■ **Task to carry out**
Decide whether each statement agrees with the excerpt on EVE boot sequences and vault unlocking. Answer yes or no for each, quoting the deciding words of the excerpt. (a) In the first boot sequence, the Unseal operation succeeds because the PCR values have not changed since the last reboot. (b) When Unseal fails, Vault Mgr publishes the vault status as unlocked. (c) Zedagent starts two concurrent tasks.

■ **Extract provided**
= = =

To implement this, ECO volumes would be inside the encrypted folder (/persist/vault), with the master key for the encrypted volume sealed inside TPM. 

To provide some flexibility to the EVE node administrator, when deploying ECOs on the EVE platform, there will be 3  security modes for app deployment:

...

  1. Device-steps starts client.go (the provisioning client) which will check and do the following:
    1. If EVC is not reachable, uses certificates from the last download
    2. If EVC is not reachable, uses UUID already present in /config/uuid
  2. Device-steps starts Vault Mgr
    1. Vault Mgr retrieves the master decryption key from TPM with Unseal operation. Unseal is successful since the PCR values are the same since last reboot.
    2. Unlocks /persist/vault with the master- key for the encrypted volume.
    3. Publishes vault status (unlocked)
  3. Device-steps starts TPM mgr
    1. TPM manger retrieves the attestation certificate and publishes to Zedagent
    2. Waits for Quote requests on pubsub channel from Zedagent
  4. Device-steps starts Zed Manager, Domain Mgr microservices - these services are responsible for launching the ECOs
  5. Device-steps starts Zedagent (and Zedagent starts 3 concurrent tasks: attest, info and config)
    1. Configuration task, since EVC is not reachable, uses the configuration from the last download, and publishes to Zed Mgr and Domain Mgr
    2. Since the Vault is unlocked, Domain Mgr can access Edge App Images, and hence launches the ECOs.

...

  1. Device-steps starts client.go (the provisioning client) which will check and do the following:
    1. If certificates from EVC are not yet fetched,  fetches them 
    2. Retrieves UUID from EVC
  2. Device-steps starts Vault Mgr
    1. Vault Mgr tries to retrieve the master decryption key from TPM with Unseal operation, and Unseal operation fails since the PCR values have changed
    2. Publishes vault status (as "locked")
    3. Waits for Integrity-Token and/or master-key key for the encrypted volume from EVC - it will block here forever
  3. Device-steps starts TPM mgr
    1. TPM manger retrieves the attestation certificate and publishes to Zedagent
    2. Waits for Quote requests on pubsub channel from Zedagent
  4. Device-steps starts Zedagent (and Zedagent starts 3 concurrent tasks: attest, info and config)
  5. Device-steps starts Edge App microservices - e.g. Domain Mgr 
    1. Attest task requests for a nonce from EVC (to prepare PCR quote)

= = =

Extracted records:
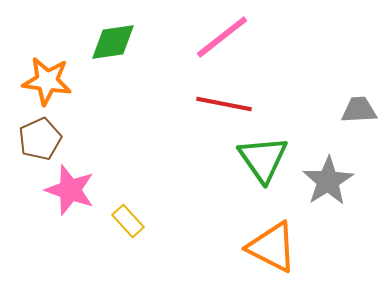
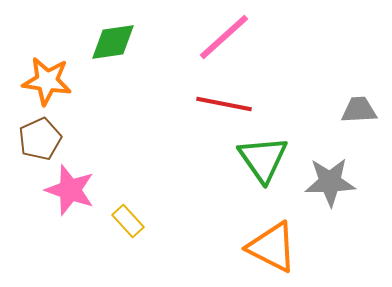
pink line: moved 2 px right; rotated 4 degrees counterclockwise
gray star: moved 2 px right, 1 px down; rotated 30 degrees clockwise
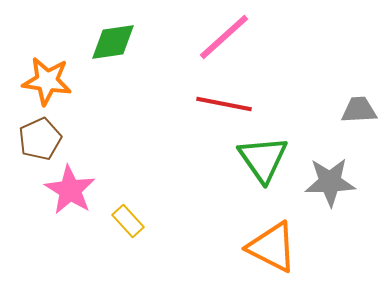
pink star: rotated 12 degrees clockwise
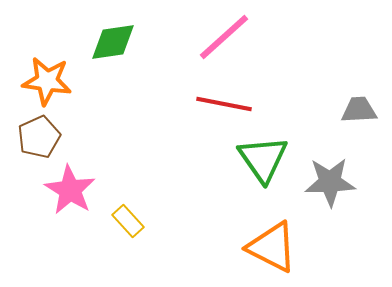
brown pentagon: moved 1 px left, 2 px up
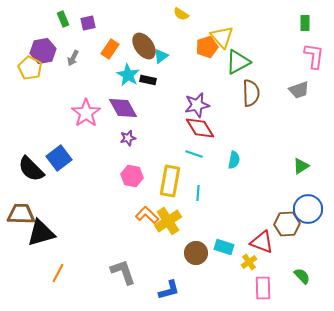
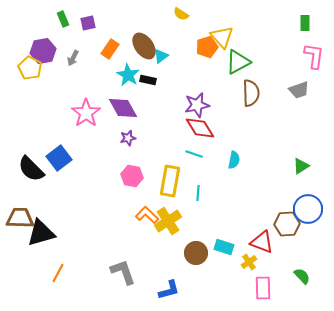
brown trapezoid at (21, 214): moved 1 px left, 4 px down
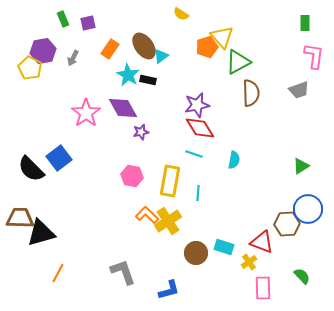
purple star at (128, 138): moved 13 px right, 6 px up
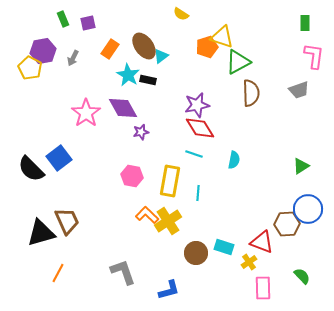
yellow triangle at (222, 37): rotated 30 degrees counterclockwise
brown trapezoid at (20, 218): moved 47 px right, 3 px down; rotated 64 degrees clockwise
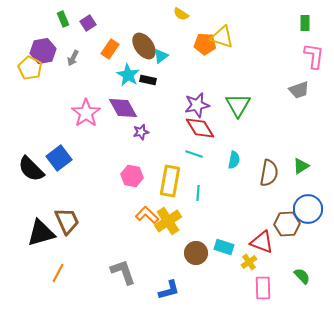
purple square at (88, 23): rotated 21 degrees counterclockwise
orange pentagon at (207, 47): moved 2 px left, 3 px up; rotated 20 degrees clockwise
green triangle at (238, 62): moved 43 px down; rotated 32 degrees counterclockwise
brown semicircle at (251, 93): moved 18 px right, 80 px down; rotated 12 degrees clockwise
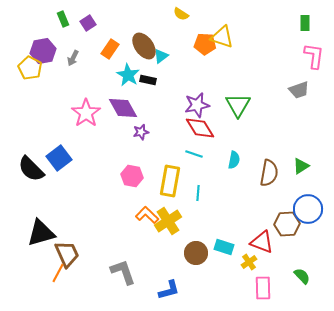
brown trapezoid at (67, 221): moved 33 px down
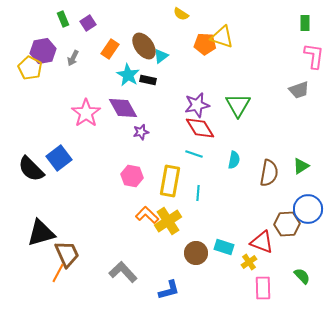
gray L-shape at (123, 272): rotated 24 degrees counterclockwise
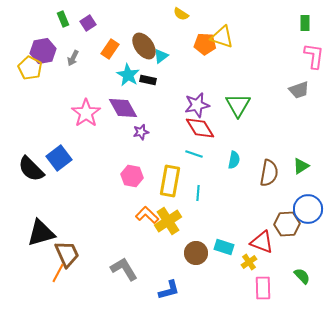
gray L-shape at (123, 272): moved 1 px right, 3 px up; rotated 12 degrees clockwise
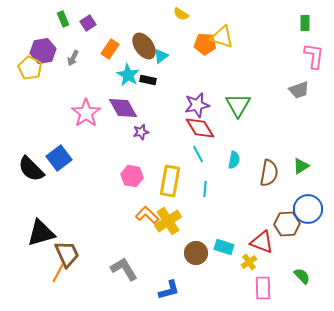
cyan line at (194, 154): moved 4 px right; rotated 42 degrees clockwise
cyan line at (198, 193): moved 7 px right, 4 px up
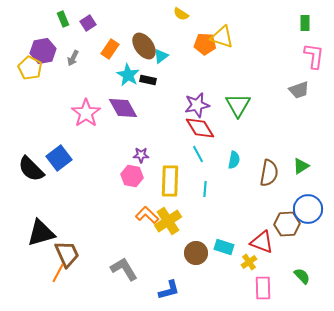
purple star at (141, 132): moved 23 px down; rotated 14 degrees clockwise
yellow rectangle at (170, 181): rotated 8 degrees counterclockwise
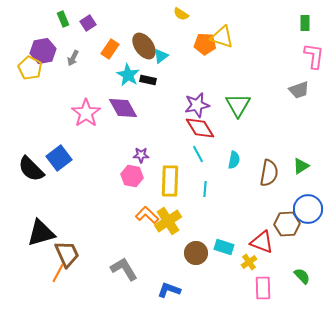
blue L-shape at (169, 290): rotated 145 degrees counterclockwise
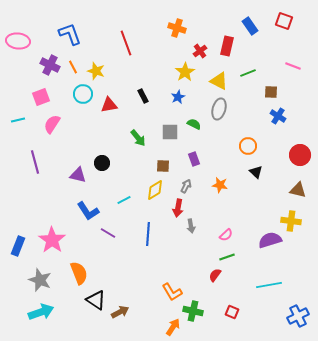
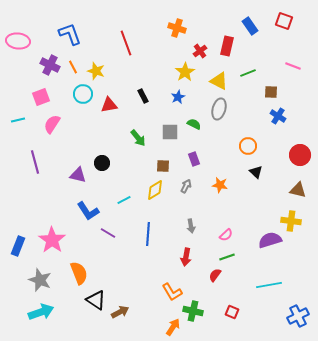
red arrow at (178, 208): moved 8 px right, 49 px down
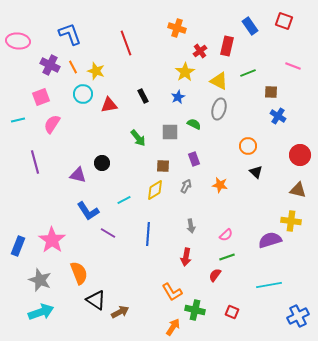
green cross at (193, 311): moved 2 px right, 1 px up
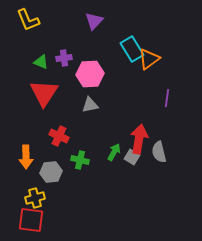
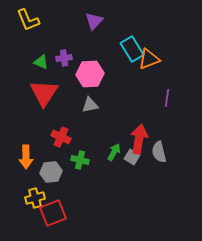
orange triangle: rotated 15 degrees clockwise
red cross: moved 2 px right, 1 px down
red square: moved 22 px right, 7 px up; rotated 28 degrees counterclockwise
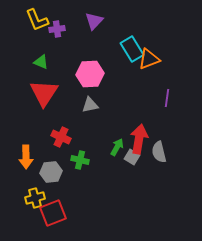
yellow L-shape: moved 9 px right
purple cross: moved 7 px left, 29 px up
green arrow: moved 3 px right, 5 px up
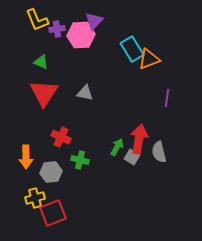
pink hexagon: moved 9 px left, 39 px up
gray triangle: moved 5 px left, 12 px up; rotated 24 degrees clockwise
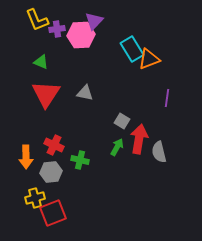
red triangle: moved 2 px right, 1 px down
red cross: moved 7 px left, 8 px down
gray square: moved 10 px left, 36 px up
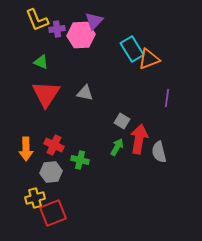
orange arrow: moved 8 px up
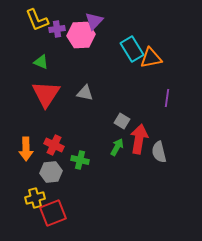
orange triangle: moved 2 px right, 1 px up; rotated 10 degrees clockwise
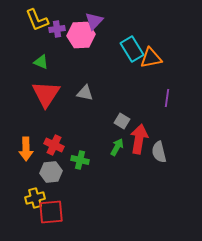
red square: moved 2 px left, 1 px up; rotated 16 degrees clockwise
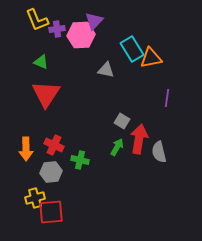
gray triangle: moved 21 px right, 23 px up
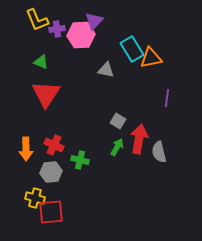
gray square: moved 4 px left
yellow cross: rotated 30 degrees clockwise
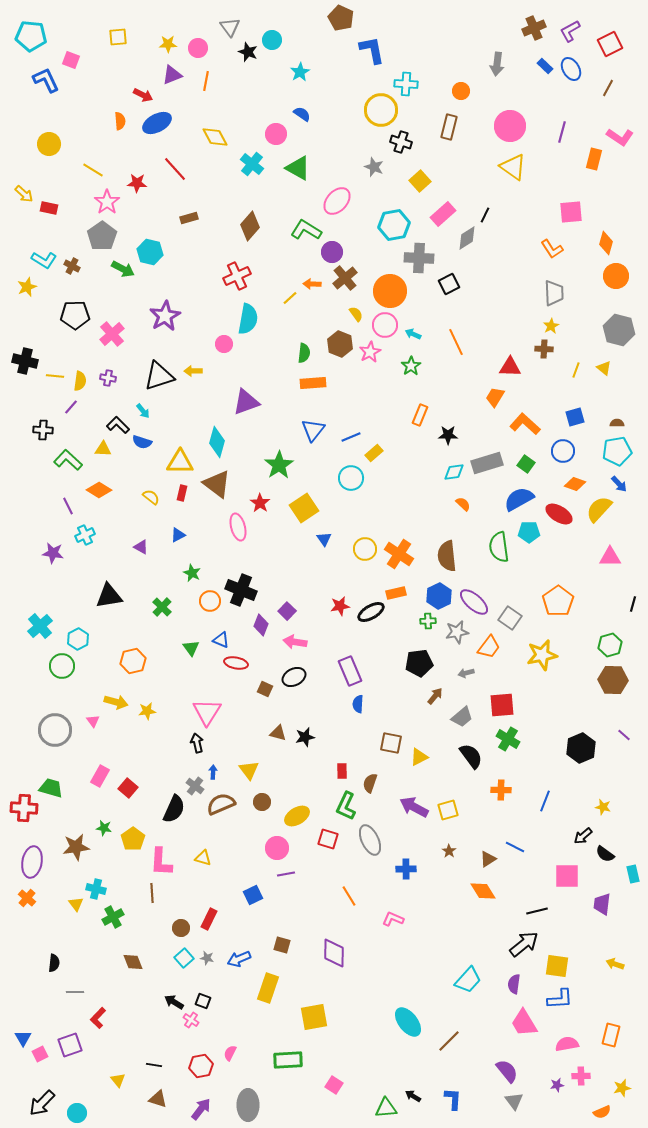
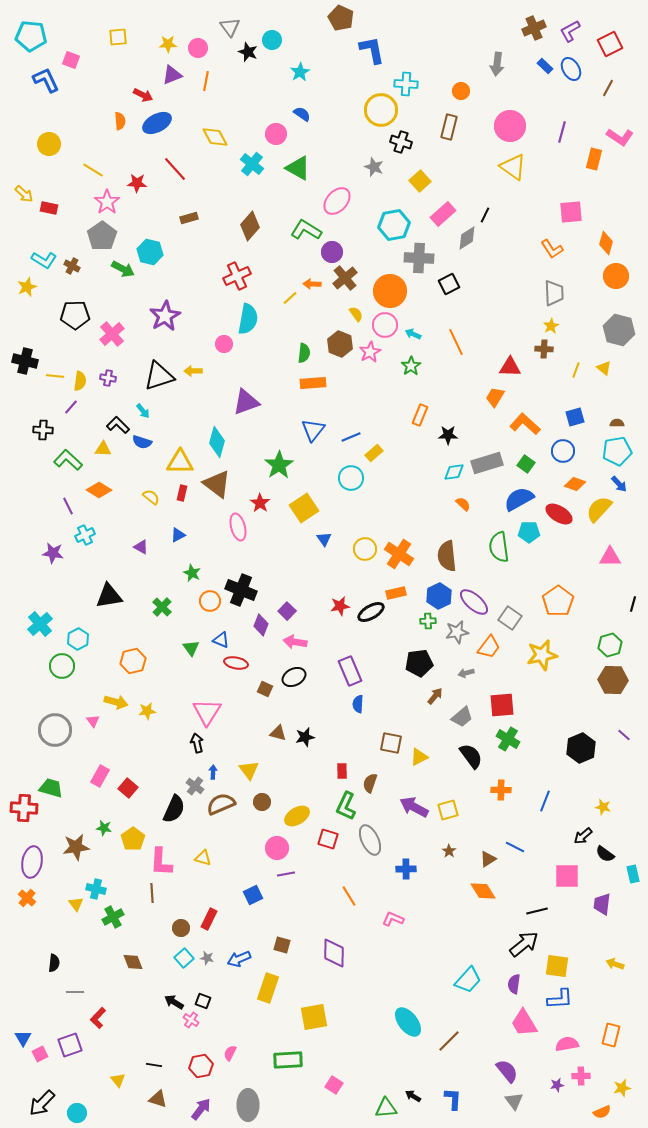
cyan cross at (40, 626): moved 2 px up
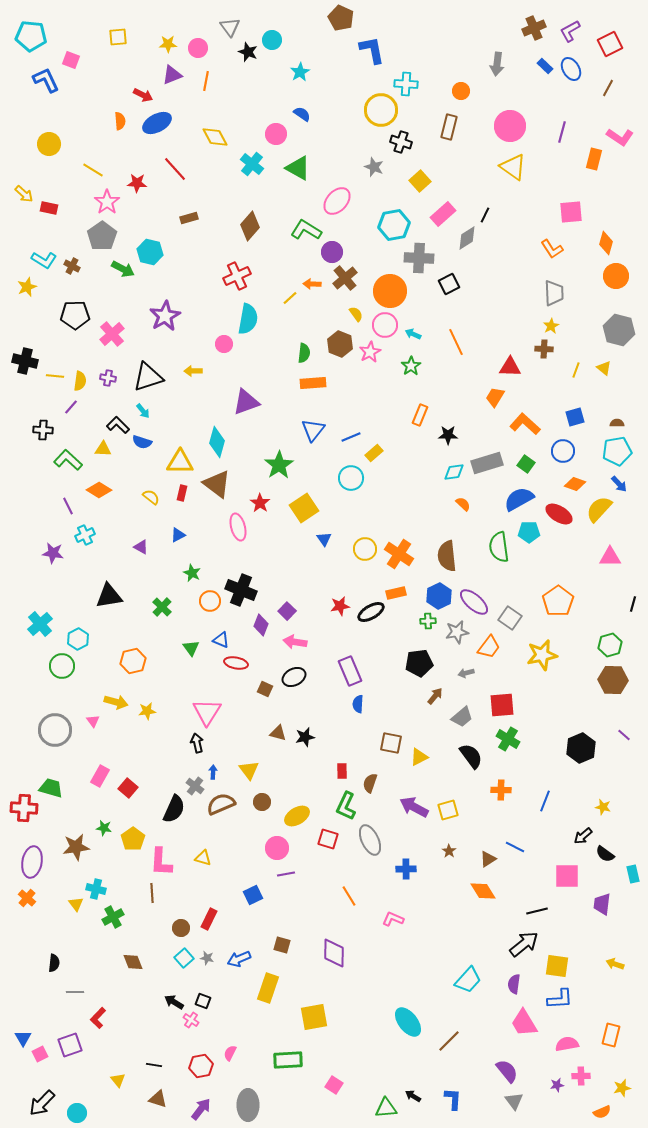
black triangle at (159, 376): moved 11 px left, 1 px down
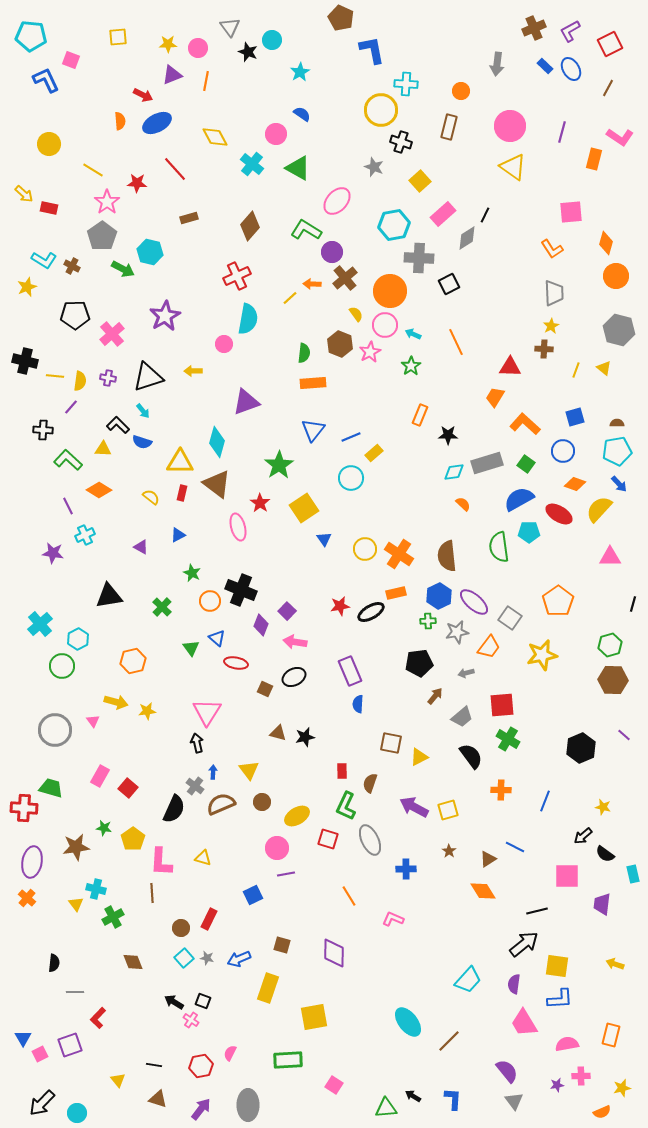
blue triangle at (221, 640): moved 4 px left, 2 px up; rotated 18 degrees clockwise
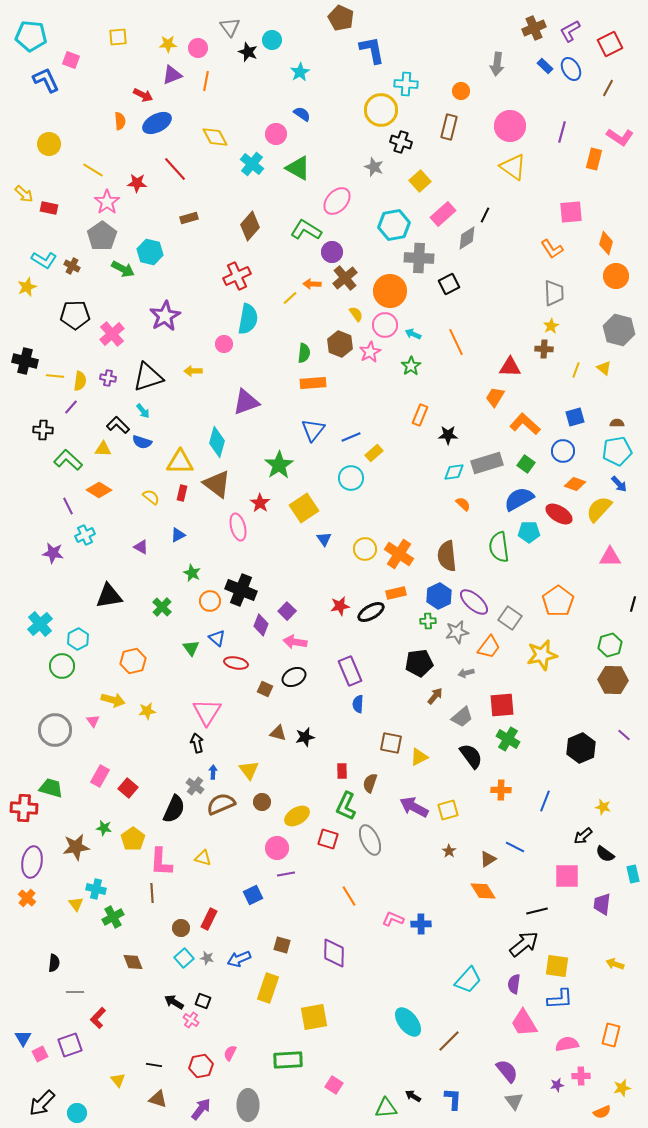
yellow arrow at (116, 702): moved 3 px left, 2 px up
blue cross at (406, 869): moved 15 px right, 55 px down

= = =

■ **Worked solution**
(a) Yes: "Unseal is successful since the PCR values are the same since last reboot."
(b) No: "Publishes vault status (as "locked")"
(c) No: "Zedagent starts 3 concurrent tasks: attest, info and config"